START Records for the exercise
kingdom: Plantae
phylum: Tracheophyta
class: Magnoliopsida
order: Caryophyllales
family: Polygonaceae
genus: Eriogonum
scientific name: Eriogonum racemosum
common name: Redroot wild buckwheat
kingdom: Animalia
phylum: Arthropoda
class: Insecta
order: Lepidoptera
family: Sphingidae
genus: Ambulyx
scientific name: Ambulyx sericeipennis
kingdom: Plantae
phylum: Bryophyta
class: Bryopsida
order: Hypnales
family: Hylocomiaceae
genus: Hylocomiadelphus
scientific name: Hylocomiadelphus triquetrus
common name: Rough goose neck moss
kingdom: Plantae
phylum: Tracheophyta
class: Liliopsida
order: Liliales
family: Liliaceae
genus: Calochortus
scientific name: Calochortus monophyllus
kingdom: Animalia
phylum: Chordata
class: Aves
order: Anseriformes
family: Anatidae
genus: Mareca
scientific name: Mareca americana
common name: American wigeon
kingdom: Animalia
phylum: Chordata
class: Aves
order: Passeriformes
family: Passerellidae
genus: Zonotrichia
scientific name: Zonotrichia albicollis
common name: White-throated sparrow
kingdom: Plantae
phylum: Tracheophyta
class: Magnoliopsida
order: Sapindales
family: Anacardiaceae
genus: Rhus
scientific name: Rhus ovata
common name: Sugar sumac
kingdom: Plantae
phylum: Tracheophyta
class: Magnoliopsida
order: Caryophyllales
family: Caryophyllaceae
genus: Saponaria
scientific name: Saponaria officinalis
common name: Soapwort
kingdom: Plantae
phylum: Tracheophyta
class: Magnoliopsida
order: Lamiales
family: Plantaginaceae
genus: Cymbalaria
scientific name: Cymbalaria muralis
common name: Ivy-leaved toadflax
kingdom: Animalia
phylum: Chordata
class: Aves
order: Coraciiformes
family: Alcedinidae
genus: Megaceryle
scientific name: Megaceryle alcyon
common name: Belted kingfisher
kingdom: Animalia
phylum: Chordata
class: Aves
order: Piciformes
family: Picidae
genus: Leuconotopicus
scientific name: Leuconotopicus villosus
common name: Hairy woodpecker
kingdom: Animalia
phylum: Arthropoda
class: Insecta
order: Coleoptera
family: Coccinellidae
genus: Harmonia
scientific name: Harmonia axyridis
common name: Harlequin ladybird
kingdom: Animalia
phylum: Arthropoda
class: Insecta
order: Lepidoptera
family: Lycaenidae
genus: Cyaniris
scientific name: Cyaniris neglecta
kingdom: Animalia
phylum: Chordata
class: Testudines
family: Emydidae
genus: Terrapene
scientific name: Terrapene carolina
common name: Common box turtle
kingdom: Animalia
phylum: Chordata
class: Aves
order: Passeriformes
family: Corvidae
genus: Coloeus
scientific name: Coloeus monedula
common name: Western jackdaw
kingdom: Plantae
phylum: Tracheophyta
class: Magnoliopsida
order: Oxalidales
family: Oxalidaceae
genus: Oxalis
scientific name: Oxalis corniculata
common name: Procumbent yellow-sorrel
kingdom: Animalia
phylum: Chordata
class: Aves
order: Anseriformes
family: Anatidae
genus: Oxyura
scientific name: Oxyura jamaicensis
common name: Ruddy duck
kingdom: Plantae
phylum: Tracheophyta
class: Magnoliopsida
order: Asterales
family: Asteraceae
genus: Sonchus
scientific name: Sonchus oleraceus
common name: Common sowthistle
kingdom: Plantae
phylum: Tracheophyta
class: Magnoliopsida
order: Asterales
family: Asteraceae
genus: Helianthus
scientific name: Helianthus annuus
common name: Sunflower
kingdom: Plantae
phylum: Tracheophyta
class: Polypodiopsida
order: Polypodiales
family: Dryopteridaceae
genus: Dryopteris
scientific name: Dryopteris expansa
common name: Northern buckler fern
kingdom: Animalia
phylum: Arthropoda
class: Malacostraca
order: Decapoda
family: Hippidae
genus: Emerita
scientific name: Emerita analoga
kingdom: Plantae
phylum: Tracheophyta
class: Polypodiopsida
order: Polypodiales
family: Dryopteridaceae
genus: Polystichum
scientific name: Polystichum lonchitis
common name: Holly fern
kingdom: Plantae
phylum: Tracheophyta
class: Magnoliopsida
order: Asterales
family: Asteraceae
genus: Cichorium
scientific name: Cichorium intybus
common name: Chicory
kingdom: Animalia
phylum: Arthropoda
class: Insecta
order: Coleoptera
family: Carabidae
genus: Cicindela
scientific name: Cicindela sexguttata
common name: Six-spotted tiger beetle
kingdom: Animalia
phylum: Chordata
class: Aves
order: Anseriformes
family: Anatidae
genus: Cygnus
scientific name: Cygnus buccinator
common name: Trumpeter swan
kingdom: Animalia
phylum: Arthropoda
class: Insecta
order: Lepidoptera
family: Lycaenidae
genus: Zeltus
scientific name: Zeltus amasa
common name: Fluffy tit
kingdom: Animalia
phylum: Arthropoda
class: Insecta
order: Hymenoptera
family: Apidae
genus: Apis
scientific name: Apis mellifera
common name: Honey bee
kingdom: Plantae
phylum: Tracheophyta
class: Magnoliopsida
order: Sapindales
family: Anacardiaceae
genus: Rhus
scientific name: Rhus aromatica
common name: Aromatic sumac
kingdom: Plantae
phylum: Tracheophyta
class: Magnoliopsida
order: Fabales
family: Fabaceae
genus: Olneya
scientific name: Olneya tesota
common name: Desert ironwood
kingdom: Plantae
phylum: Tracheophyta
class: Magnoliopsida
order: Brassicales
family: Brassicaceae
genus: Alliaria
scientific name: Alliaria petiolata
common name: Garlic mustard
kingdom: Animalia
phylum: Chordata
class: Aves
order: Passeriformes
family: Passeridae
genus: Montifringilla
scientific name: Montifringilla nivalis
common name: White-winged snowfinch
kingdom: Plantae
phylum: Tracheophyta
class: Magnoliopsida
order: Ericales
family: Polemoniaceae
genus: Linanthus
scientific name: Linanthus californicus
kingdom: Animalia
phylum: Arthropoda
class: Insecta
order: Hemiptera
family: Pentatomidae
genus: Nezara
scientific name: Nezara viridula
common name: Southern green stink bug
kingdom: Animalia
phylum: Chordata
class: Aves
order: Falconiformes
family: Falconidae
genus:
END Records for the exercise
Task description :: Copy out the entries from the line holding "order: Fabales" through the last line of the entries, both ends included, swapping "common name" for "everyday name" everywhere and leaving everything else the same.

Answer for this exercise ::
order: Fabales
family: Fabaceae
genus: Olneya
scientific name: Olneya tesota
everyday name: Desert ironwood
kingdom: Plantae
phylum: Tracheophyta
class: Magnoliopsida
order: Brassicales
family: Brassicaceae
genus: Alliaria
scientific name: Alliaria petiolata
everyday name: Garlic mustard
kingdom: Animalia
phylum: Chordata
class: Aves
order: Passeriformes
family: Passeridae
genus: Montifringilla
scientific name: Montifringilla nivalis
everyday name: White-winged snowfinch
kingdom: Plantae
phylum: Tracheophyta
class: Magnoliopsida
order: Ericales
family: Polemoniaceae
genus: Linanthus
scientific name: Linanthus californicus
kingdom: Animalia
phylum: Arthropoda
class: Insecta
order: Hemiptera
family: Pentatomidae
genus: Nezara
scientific name: Nezara viridula
everyday name: Southern green stink bug
kingdom: Animalia
phylum: Chordata
class: Aves
order: Falconiformes
family: Falconidae
genus:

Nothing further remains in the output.